#### The data:
- - - - - - -
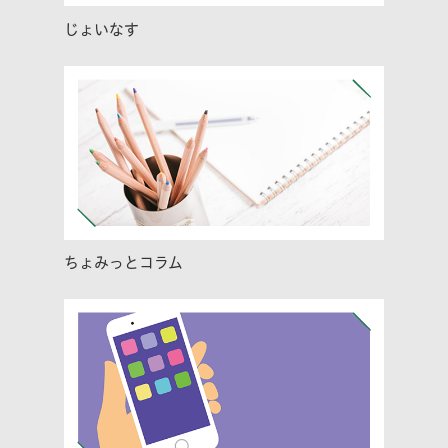
じょいなす
ちょみっとコラム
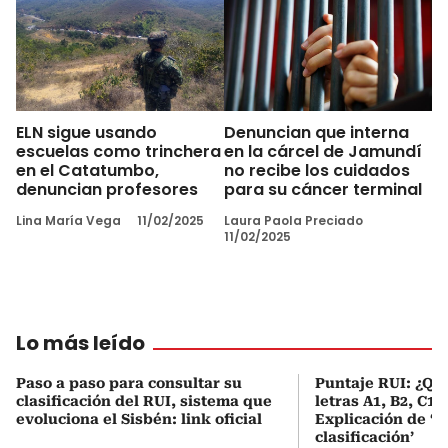
ELN sigue usando
Denuncian que interna
escuelas como trinchera
en la cárcel de Jamundí
en el Catatumbo,
no recibe los cuidados
denuncian profesores
para su cáncer terminal
Lina María Vega
11/02/2025
Laura Paola Preciado
11/02/2025
Lo más leído
Paso a paso para consultar su
Puntaje RUI: ¿Qué
clasificación del RUI, sistema que
letras A1, B2, C1 
evoluciona el Sisbén: link oficial
Explicación de ‘
clasificación’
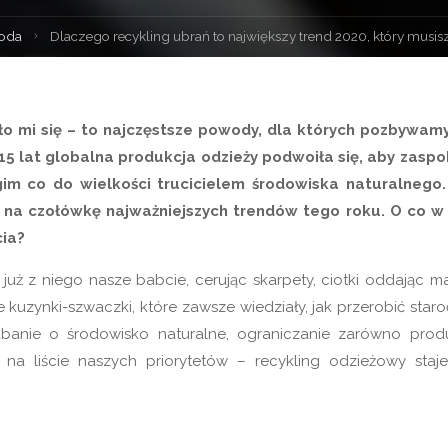
a
oda
Dlaczego recykling ubrań to największy trend 2020, który musi
na
o mi się – to najczęstsze powody, dla których pozbywamy
15 lat globalna produkcja odzieży podwoiła się, aby zaspo
gim co do wielkości trucicielem środowiska naturalnego.
 na czołówkę najważniejszych trendów tego roku. O co w
cia?
y już z niego nasze babcie, cerując skarpety, ciotki oddając m
e kuzynki-szwaczki, które zawsze wiedziały, jak przerobić staro
dbanie o środowisko naturalne, ograniczanie zarówno produ
na liście naszych priorytetów – recykling odzieżowy staje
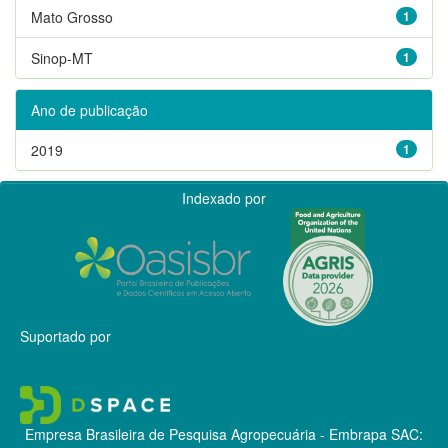
Mato Grosso
1
Sinop-MT
1
Ano de publicação
2019
1
Indexado por
Suportado por
Empresa Brasileira de Pesquisa Agropecuária - Embrapa
SAC:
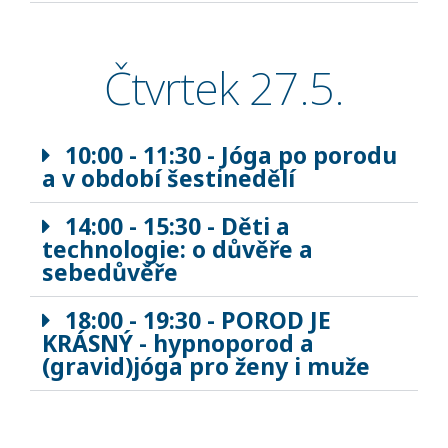
Čtvrtek 27.5.
10:00 - 11:30 - Jóga po porodu
a v období šestinedělí
14:00 - 15:30 - Děti a
technologie: o důvěře a
sebedůvěře
18:00 - 19:30 - POROD JE
KRÁSNÝ - hypnoporod a
(gravid)jóga pro ženy i muže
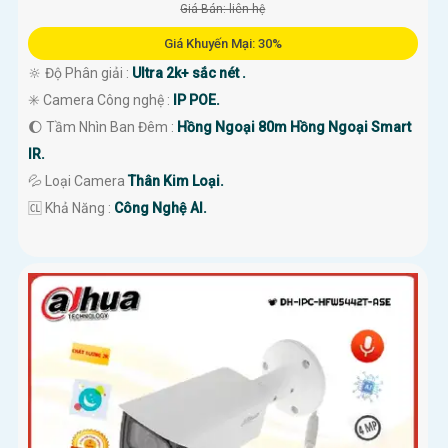
Giá Bán: liên hệ
Giá Khuyến Mại: 30%
🔆 Độ Phân giải :
Ultra 2k+ sắc nét .
✳️ Camera Công nghệ :
IP POE.
🌔 Tầm Nhìn Ban Đêm :
Hồng Ngoại 80m Hồng Ngoại Smart
IR.
💦 Loại Camera
Thân Kim Loại.
️🆑 Khả Năng :
Công Nghệ AI.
- - - - - - -
#### Work task:
Reproduce, verbatim, all the text read from each of the records above, omitting the pictures.

#### Written answer:
じょいなす
ちょみっとコラム
ELN sigue usando
Denuncian que interna
escuelas como trinchera
en la cárcel de Jamundí
en el Catatumbo,
no recibe los cuidados
denuncian profesores
para su cáncer terminal
Lina María Vega
11/02/2025
Laura Paola Preciado
11/02/2025
Lo más leído
Paso a paso para consultar su
Puntaje RUI: ¿Qué
clasificación del RUI, sistema que
letras A1, B2, C1 
evoluciona el Sisbén: link oficial
Explicación de ‘
clasificación’
a
oda
Dlaczego recykling ubrań to największy trend 2020, który musi
na
o mi się – to najczęstsze powody, dla których pozbywamy
15 lat globalna produkcja odzieży podwoiła się, aby zaspo
gim co do wielkości trucicielem środowiska naturalnego.
 na czołówkę najważniejszych trendów tego roku. O co w
cia?
y już z niego nasze babcie, cerując skarpety, ciotki oddając m
e kuzynki-szwaczki, które zawsze wiedziały, jak przerobić staro
dbanie o środowisko naturalne, ograniczanie zarówno produ
na liście naszych priorytetów – recykling odzieżowy staje
Mato Grosso
1
Sinop-MT
1
Ano de publicação
2019
1
Indexado por
Suportado por
Empresa Brasileira de Pesquisa Agropecuária - Embrapa
SAC:
Čtvrtek 27.5.
10:00 - 11:30 - Jóga po porodu
a v období šestinedělí
14:00 - 15:30 - Děti a
technologie: o důvěře a
sebedůvěře
18:00 - 19:30 - POROD JE
KRÁSNÝ - hypnoporod a
(gravid)jóga pro ženy i muže
Giá Bán: liên hệ
Giá Khuyến Mại: 30%
🔆 Độ Phân giải :
Ultra 2k+ sắc nét .
✳️ Camera Công nghệ :
IP POE.
🌔 Tầm Nhìn Ban Đêm :
Hồng Ngoại 80m Hồng Ngoại Smart
IR.
💦 Loại Camera
Thân Kim Loại.
️🆑 Khả Năng :
Công Nghệ AI.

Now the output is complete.